ECLI:NL:RBNNE:2013:BZ8758
Rechtbank Noord-Nederland
- Eerste aanleg - meervoudig
- Rechtspraak.nl
Afwijzing vordering tot tenuitvoerlegging vervangende hechtenis op basis van niet-rechterlijke uitspraak
In deze zaak heeft de rechtbank Noord-Nederland op 23 januari 2013 uitspraak gedaan over de vordering van de officier van justitie tot tenuitvoerlegging van vervangende hechtenis. De officier van justitie had op 6 februari 2012 verzocht om verlof tot tenuitvoerlegging van vervangende hechtenis voor de duur van zes dagen, in verband met geldelijke sancties die aan de veroordeelde waren opgelegd door het Bezirkshauptmannschaft Kufstein in Oostenrijk. Deze sancties waren oninbaar gebleken. De vordering werd behandeld in raadkamer op 7 november en 11 december 2012.
De rechtbank oordeelde dat de vordering was gebaseerd op artikel 16 van de Wet wederzijdse erkenning en tenuitvoerlegging geldelijke sancties en beslissingen tot confiscatie (WWETGC). Tot 1 januari 2013 was de rechtbank te Leeuwarden bevoegd voor dergelijke vorderingen, maar na de herziening van de gerechtelijke kaart is de rechtbank Noord-Nederland ontstaan, die nu de zaak behandelt. De rechtbank constateerde dat de veroordeelde zijn woonplaats in Nederland heeft, waardoor de beslissingen van de Oostenrijkse autoriteit in beginsel voor erkenning en tenuitvoerlegging in Nederland vatbaar zijn.

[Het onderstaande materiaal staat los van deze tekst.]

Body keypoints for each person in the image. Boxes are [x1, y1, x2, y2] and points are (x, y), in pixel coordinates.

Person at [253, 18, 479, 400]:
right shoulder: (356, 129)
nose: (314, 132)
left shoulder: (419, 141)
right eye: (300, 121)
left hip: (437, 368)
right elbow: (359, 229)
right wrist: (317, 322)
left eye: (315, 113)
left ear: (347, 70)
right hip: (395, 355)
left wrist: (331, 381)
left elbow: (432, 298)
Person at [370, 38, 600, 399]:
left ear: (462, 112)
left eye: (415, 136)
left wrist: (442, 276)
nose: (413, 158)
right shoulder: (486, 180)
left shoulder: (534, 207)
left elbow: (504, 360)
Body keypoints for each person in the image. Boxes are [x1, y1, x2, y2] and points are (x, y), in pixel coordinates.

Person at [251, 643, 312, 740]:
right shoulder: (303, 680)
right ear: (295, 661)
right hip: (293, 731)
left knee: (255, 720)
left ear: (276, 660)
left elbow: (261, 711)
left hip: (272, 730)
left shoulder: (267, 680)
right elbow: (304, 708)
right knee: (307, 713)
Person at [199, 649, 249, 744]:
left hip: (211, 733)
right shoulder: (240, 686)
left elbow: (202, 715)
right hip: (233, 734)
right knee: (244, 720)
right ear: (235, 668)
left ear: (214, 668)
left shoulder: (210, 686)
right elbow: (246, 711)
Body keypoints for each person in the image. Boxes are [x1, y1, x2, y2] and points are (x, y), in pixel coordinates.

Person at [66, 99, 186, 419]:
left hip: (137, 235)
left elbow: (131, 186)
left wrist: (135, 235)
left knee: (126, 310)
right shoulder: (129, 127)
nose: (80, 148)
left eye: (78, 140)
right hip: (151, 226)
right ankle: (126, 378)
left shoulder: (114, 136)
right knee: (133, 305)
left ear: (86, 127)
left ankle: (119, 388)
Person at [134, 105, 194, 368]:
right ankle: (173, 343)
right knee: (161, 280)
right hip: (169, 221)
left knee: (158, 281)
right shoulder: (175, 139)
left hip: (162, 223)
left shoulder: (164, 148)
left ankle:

Echter, de rechtbank wees de vordering af omdat de opgelegde sancties niet waren gedaan door een rechterlijke instantie. De officier van justitie had betoogd dat de term 'rechterlijke uitspraak' in de WWETGC ruim moest worden geïnterpreteerd, maar de rechtbank volgde deze redenering niet. Volgens de definitie in de wet is een rechterlijke uitspraak een onherroepelijke beslissing van een rechter, en het Bezirkshauptmannschaft Kufstein is geen rechterlijke instantie. Daarom kon de rechtbank geen verlof tot tenuitvoerlegging van de vervangende hechtenis verlenen, en werd de vordering afgewezen.